■ **WORK INSTRUCTION**:
In the data that follows, determine how many lines contain the word "utensil", and give only that number.

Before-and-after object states

↓

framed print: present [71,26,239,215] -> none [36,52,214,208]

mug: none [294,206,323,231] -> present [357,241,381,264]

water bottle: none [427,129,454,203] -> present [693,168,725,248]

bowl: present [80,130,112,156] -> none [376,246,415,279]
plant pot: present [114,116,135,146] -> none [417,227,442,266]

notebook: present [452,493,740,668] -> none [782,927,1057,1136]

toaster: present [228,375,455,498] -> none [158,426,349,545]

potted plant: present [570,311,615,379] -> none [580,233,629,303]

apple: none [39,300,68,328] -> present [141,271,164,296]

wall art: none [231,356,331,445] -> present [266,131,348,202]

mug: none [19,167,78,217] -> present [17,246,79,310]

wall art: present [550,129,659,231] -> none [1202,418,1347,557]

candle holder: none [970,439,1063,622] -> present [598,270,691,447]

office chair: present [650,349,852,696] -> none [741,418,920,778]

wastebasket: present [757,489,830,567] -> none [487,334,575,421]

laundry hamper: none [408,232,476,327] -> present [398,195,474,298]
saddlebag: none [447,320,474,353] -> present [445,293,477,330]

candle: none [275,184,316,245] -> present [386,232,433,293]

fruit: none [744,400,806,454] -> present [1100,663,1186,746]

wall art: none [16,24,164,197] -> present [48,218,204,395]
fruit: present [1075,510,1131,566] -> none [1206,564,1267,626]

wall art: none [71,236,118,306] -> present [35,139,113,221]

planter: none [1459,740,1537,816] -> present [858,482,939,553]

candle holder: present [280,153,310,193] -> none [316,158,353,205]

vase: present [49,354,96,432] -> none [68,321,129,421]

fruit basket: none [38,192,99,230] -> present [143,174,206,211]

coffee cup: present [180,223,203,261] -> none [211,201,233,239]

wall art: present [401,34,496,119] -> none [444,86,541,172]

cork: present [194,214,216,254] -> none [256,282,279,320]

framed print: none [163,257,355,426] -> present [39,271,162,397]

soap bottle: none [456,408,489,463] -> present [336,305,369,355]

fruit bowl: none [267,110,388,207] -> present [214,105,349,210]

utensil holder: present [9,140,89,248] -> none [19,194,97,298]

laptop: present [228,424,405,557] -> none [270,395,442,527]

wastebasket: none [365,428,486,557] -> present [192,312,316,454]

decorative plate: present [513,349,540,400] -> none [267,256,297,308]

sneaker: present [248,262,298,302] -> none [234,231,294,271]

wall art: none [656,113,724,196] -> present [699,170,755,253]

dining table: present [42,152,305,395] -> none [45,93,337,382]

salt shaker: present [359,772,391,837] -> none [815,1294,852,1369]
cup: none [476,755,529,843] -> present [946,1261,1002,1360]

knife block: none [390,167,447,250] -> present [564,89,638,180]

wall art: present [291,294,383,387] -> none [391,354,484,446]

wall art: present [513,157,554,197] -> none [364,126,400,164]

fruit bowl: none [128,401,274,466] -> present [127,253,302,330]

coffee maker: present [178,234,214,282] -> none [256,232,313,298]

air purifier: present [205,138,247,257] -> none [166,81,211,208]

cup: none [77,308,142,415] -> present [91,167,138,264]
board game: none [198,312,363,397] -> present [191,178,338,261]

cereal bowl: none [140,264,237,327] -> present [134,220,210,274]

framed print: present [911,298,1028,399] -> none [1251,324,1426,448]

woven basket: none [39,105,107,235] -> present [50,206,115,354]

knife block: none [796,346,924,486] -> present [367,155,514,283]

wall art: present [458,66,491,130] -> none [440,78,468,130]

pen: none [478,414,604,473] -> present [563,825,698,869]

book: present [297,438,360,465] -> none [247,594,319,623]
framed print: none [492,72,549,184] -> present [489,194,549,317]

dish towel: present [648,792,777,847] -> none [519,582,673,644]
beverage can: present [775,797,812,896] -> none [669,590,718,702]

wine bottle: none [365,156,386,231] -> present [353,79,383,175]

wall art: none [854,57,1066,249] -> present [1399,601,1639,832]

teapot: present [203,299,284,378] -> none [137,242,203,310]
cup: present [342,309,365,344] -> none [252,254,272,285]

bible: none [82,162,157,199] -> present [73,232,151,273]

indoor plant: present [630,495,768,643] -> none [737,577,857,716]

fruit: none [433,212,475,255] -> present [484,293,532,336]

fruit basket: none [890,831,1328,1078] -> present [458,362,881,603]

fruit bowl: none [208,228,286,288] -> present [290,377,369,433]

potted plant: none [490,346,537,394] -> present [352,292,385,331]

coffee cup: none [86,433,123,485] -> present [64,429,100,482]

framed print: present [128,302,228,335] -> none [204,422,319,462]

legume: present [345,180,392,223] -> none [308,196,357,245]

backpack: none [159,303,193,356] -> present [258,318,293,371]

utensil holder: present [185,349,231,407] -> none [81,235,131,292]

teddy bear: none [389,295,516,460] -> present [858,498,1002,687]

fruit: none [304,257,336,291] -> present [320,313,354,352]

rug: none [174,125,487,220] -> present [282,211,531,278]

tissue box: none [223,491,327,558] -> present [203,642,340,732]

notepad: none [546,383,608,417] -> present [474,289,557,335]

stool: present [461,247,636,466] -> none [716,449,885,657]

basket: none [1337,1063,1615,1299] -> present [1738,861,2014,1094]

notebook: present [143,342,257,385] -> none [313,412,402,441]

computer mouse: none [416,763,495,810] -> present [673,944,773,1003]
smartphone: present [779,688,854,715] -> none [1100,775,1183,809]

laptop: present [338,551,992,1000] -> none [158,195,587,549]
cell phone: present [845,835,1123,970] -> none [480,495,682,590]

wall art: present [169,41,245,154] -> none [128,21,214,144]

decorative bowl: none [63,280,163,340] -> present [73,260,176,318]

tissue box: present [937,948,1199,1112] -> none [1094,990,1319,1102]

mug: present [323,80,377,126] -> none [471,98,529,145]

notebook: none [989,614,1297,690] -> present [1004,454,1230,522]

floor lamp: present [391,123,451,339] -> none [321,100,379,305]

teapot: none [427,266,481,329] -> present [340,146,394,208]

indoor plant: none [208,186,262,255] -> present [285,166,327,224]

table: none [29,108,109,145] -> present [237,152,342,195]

↑

■ **ANSWER**:
2